**MATERIAL PROVIDED**

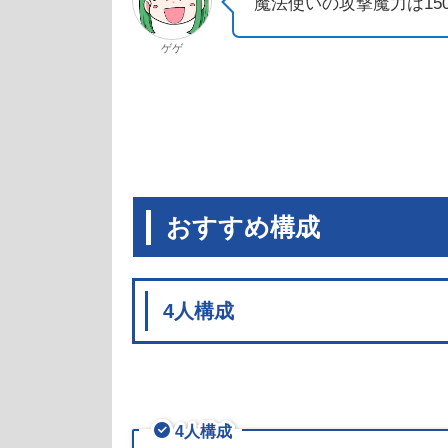
魔法使いの攻撃魔力は15
ゲゲ
おすすめ構成
4人構成
4人構成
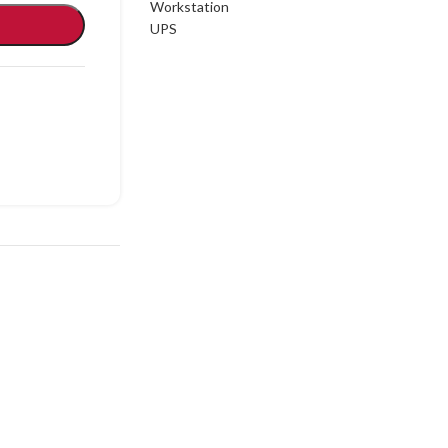
Workstation
UPS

**ASSIGNED TASK**
Please repeat the data above exactly as it appears, pictures excluded.

**WORKED SOLUTION**
魔法使いの攻撃魔力は15
ゲゲ
おすすめ構成
4人構成
4人構成
Workstation
UPS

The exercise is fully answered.